What is required:
Continue the release notes for the Data Virtualization extension for Azure Data Studio, starting after the last line shown.

Reading passage:

— begin —

Data Virtualization extension for Azure Data Studio

The Data Virtualization extension for Azure Data Studio provides support for the PolyBase Create External Table wizard.

Install the Data Virtualization extension

To install the Data Virtualization extension, open Azure Data Studio and download it from the Extensions tab. Follow the instructions here.

Changes in release 1.0

  • Extension renamed to Data Virtualization.
  • Create External Table wizard:
    • Included guided notebooks for virtualization MongoDB and Teradata sources.
    • Added dialog to fill out variables in MongoDB and Teradata virtualization notebooks.

Changes in release 0.16

  • Create External Table wizard:
    • Improved error handling when loading tables and views on object mapping page.

Changes in release 0.15

  • Create External Table wizard:
    • Reduced time taken to load table and column information on the object mapping page.
    • Fixed a bug with loading existing database scoped credentials on the connection details page.
  • Create External Table from CSV Files Wizard:
    • Increased default sample size used for PROSE parsing.

— end —

Dataset excerpts:
— begin —

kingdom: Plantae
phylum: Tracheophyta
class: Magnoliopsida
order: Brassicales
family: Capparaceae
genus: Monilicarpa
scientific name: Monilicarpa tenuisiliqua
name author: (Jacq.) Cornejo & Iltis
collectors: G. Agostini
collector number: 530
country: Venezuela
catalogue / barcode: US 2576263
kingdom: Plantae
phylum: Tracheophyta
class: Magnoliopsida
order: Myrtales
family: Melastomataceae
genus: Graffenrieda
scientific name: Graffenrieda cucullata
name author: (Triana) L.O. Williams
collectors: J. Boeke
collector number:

— end —

Response:
Changes in release 0.14.1

  • Support for CTP 3.1 data source support

Changes in release 0.12.1

  • The SQL Server big data cluster connection type has been removed in this release. All functionality previously available from the SQL Server big data cluster connection is now available in the SQL Server connection.
  • HDFS browsing can be found under the Data Services folder
  • For notebooks, the PySpark and other big data kernels work when connected to the SQL Server master instance in your SQL Server big data cluster.
  • Create External Table wizard:
    • Support for creating External Table using existing External Data Source.
    • Performance improvements across the wizard.
    • Improved handling of object names with special characters. In some cases, these caused the wizard to fail
    • Reliability improvements for the Object Mapping page.
    • Removed system databases - 'DWConfiguration', 'DWDiagnostics', 'DWQueue' - from the databases dropdown.
    • Support for setting the External File Format object's name in the Create External Table from CSV Files wizard.
    • Added a refresh button to the first page of the Create External Table from CSV Files wizard.

Release Notes (v0.11.0)

  • Jupyter Notebook support, specifically support for the Python3 and Spark kernels, has been moved into Azure Data Studio. This extension is no longer required in order to use Notebooks.
  • Multiple bug fixes in the External Data wizards:
    • Oracle type mappings have been updated to match changes shipped in SQL Server 2019 CTP 2.3.
    • Fixed an issue where new schemas typed into the table mapping controls were being lost.
    • Fixed an issue where checking a Database node in the table mappings did not result in all tables and views being checked.

Release Notes (v0.10.2)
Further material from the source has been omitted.